### RECORDS SUPPLIED
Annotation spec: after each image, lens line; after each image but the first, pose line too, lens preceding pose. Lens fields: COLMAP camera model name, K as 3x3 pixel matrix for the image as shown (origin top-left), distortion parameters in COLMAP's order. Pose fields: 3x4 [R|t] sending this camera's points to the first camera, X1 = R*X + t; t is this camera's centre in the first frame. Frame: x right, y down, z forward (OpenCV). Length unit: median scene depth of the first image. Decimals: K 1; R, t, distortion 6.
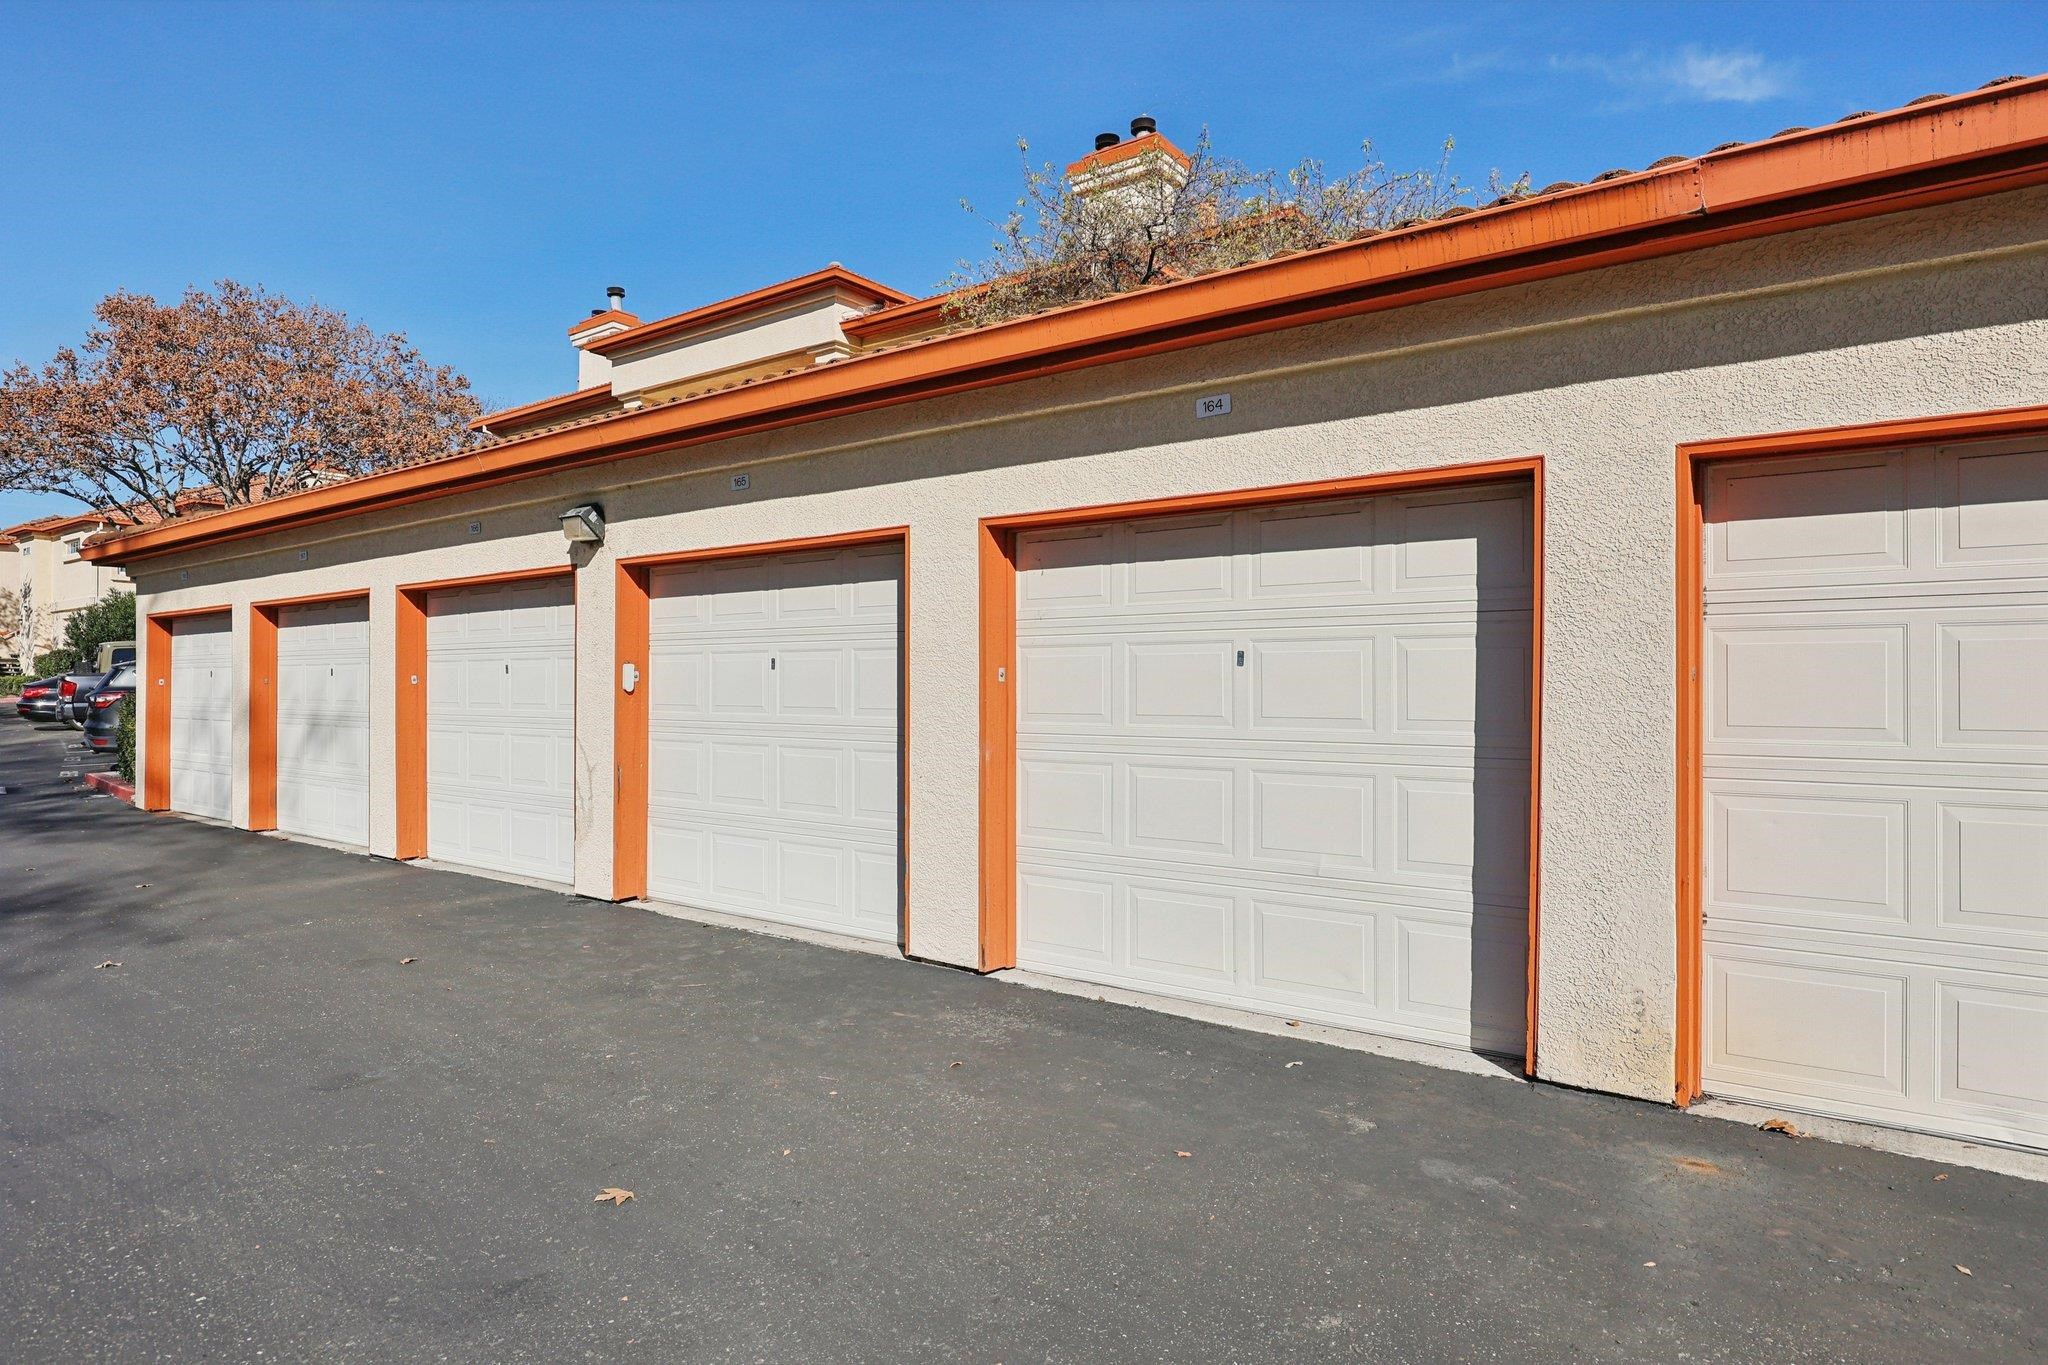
lens RADIAL K [[1187.2, 0, 1022.2], [0, 1187.2, 682.2], [0, 0, 1]] dist [-0.012399, 0.012838]
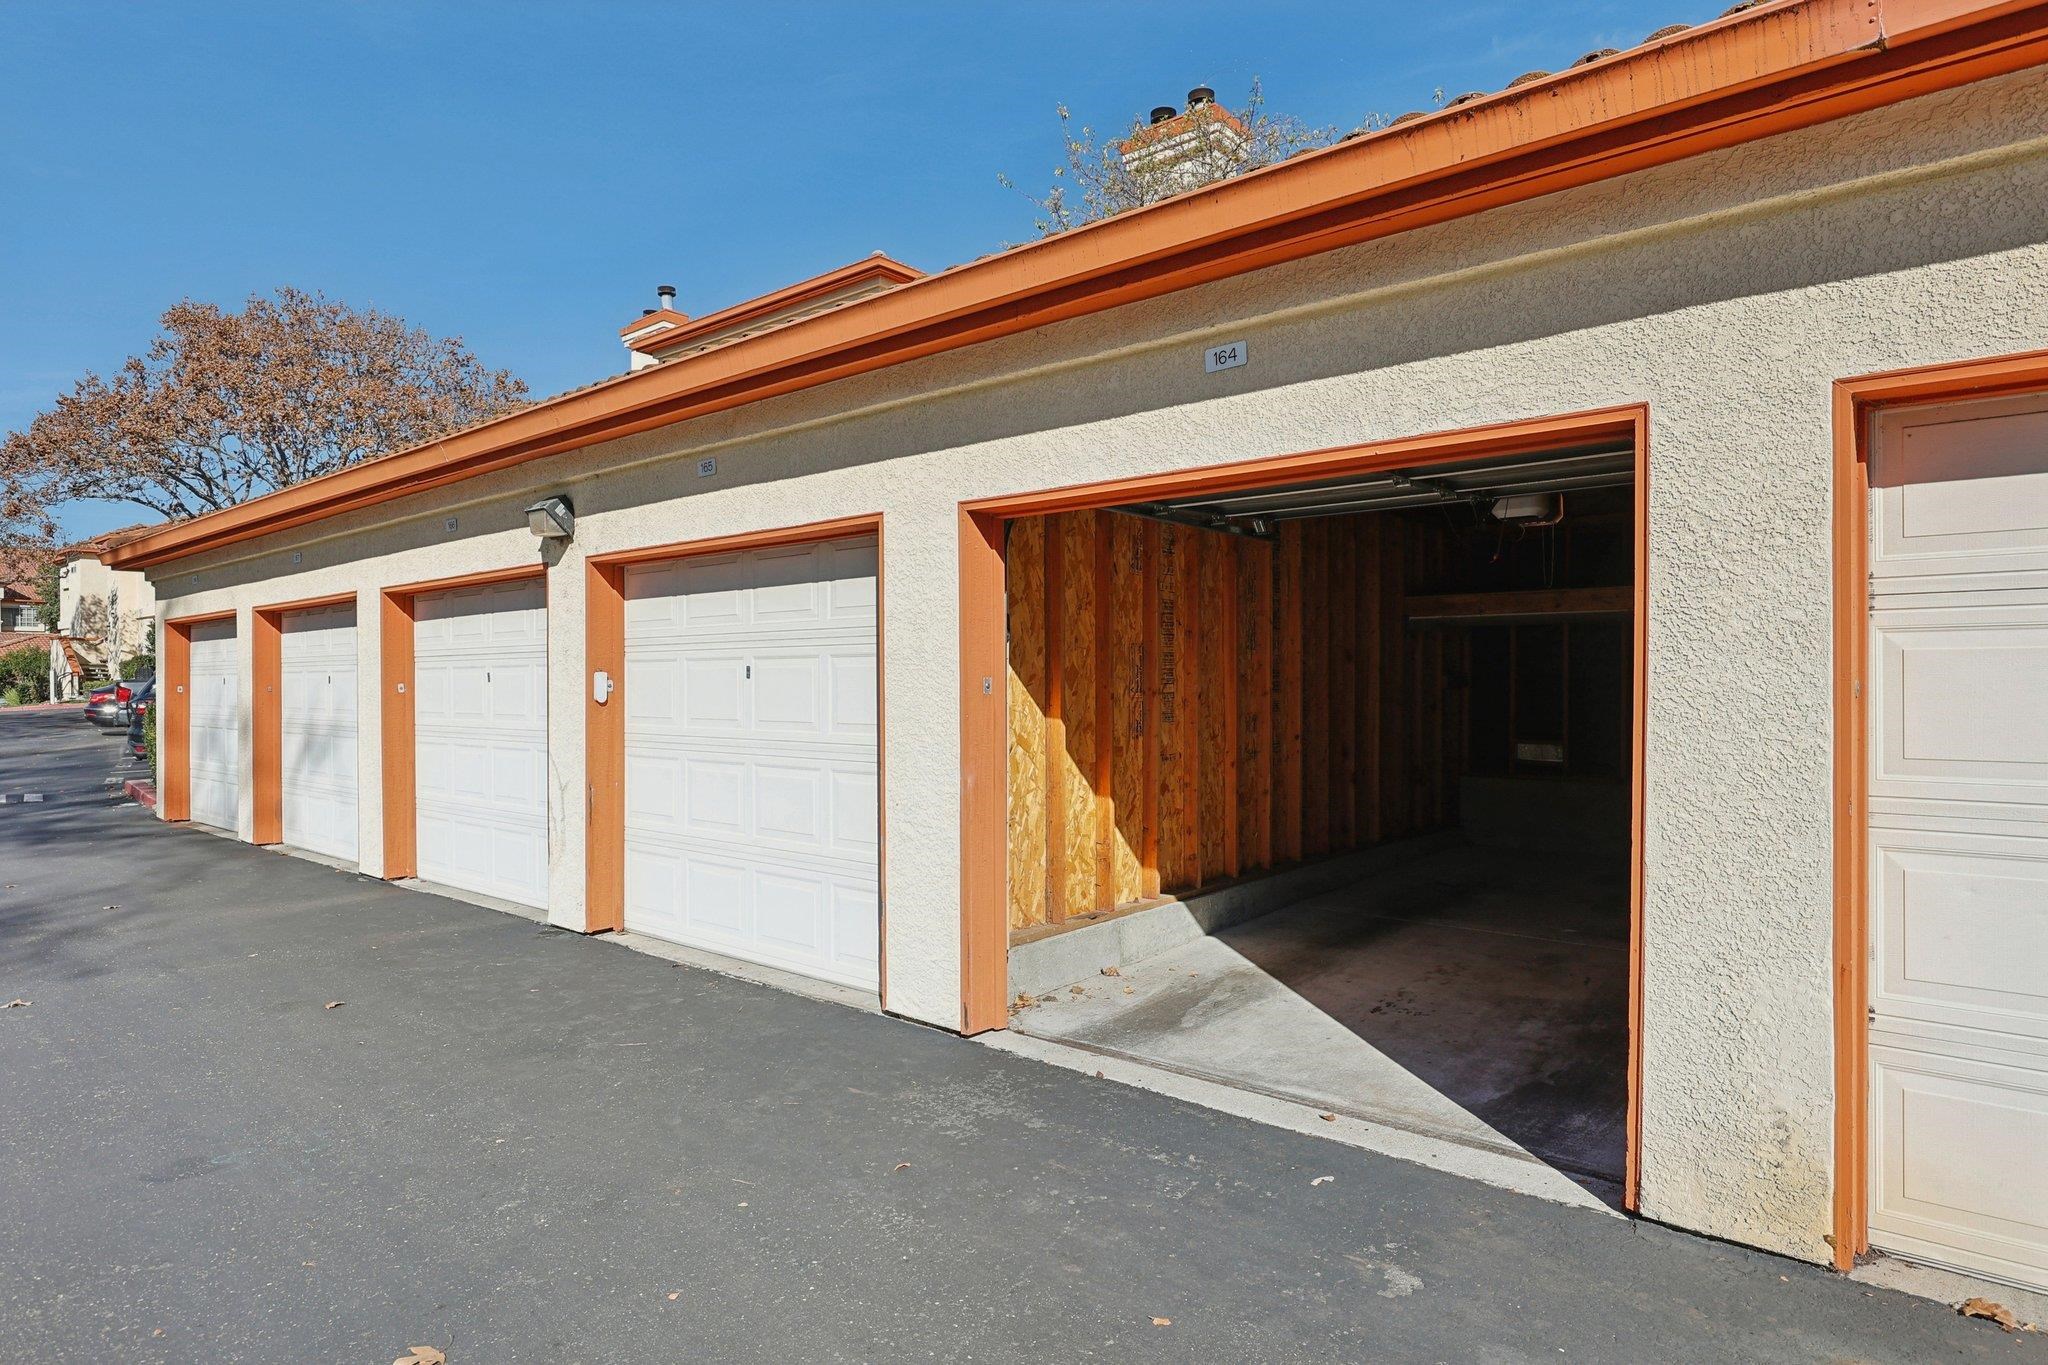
lens RADIAL K [[1187.2, 0, 1017.6], [0, 1187.2, 679.5], [0, 0, 1]] dist [-0.012399, 0.012838]
pose [[0.997537, -0.000221, -0.070138, 0.076128], [-0.000126, 0.999988, -0.004944, -0.007900], [0.070138, 0.004941, 0.997525, 0.181302]]
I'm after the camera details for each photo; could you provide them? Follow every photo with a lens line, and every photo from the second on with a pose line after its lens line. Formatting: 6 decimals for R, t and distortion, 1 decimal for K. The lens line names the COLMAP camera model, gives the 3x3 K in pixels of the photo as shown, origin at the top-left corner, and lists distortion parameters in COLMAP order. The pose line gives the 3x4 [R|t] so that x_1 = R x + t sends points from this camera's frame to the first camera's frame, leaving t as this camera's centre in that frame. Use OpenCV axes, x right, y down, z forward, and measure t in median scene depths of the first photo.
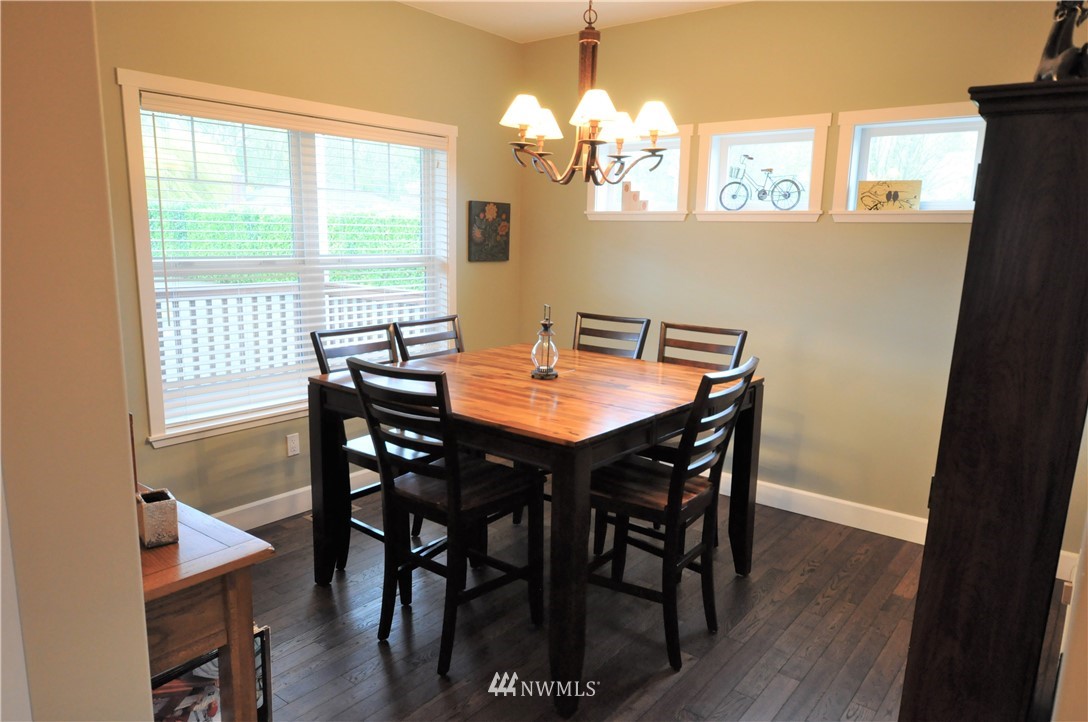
######
◆ **PROMPT**: Every entry, exactly as written: transcribe it, passing over any pictures.

◆ **EXERCISE RESPONSE**:
Annotation spec: after each image, lens line; after each image but the first, pose line too, lens preceding pose. Lens fields: COLMAP camera model name, K as 3x3 pixel matrix for the image as shown (origin top-left), distortion parameters in COLMAP's order. Pose fields: 3x4 [R|t] sending this camera's points to the first camera, X1 = R*X + t; t is this camera's centre in the first frame. Frame: x right, y down, z forward (OpenCV). Length unit: median scene depth of the first image. Decimals: K 1; R, t, distortion 6.
lens RADIAL K [[1187.2, 0, 1022.2], [0, 1187.2, 682.2], [0, 0, 1]] dist [-0.012399, 0.012838]
lens RADIAL K [[1187.2, 0, 1017.6], [0, 1187.2, 679.5], [0, 0, 1]] dist [-0.012399, 0.012838]
pose [[0.997537, -0.000221, -0.070138, 0.076128], [-0.000126, 0.999988, -0.004944, -0.007900], [0.070138, 0.004941, 0.997525, 0.181302]]
I'm after the camera details for each photo; could you provide them? Follow every photo with a lens line, and every photo from the second on with a pose line after its lens line. Formatting: 6 decimals for R, t and distortion, 1 decimal for K. The lens line names the COLMAP camera model, gives the 3x3 K in pixels of the photo as shown, origin at the top-left corner, and lists distortion parameters in COLMAP order. The pose line gives the 3x4 [R|t] so that x_1 = R x + t sends points from this camera's frame to the first camera's frame, leaving t as this camera's centre in that frame. Use OpenCV axes, x right, y down, z forward, and measure t in median scene depths of the first photo.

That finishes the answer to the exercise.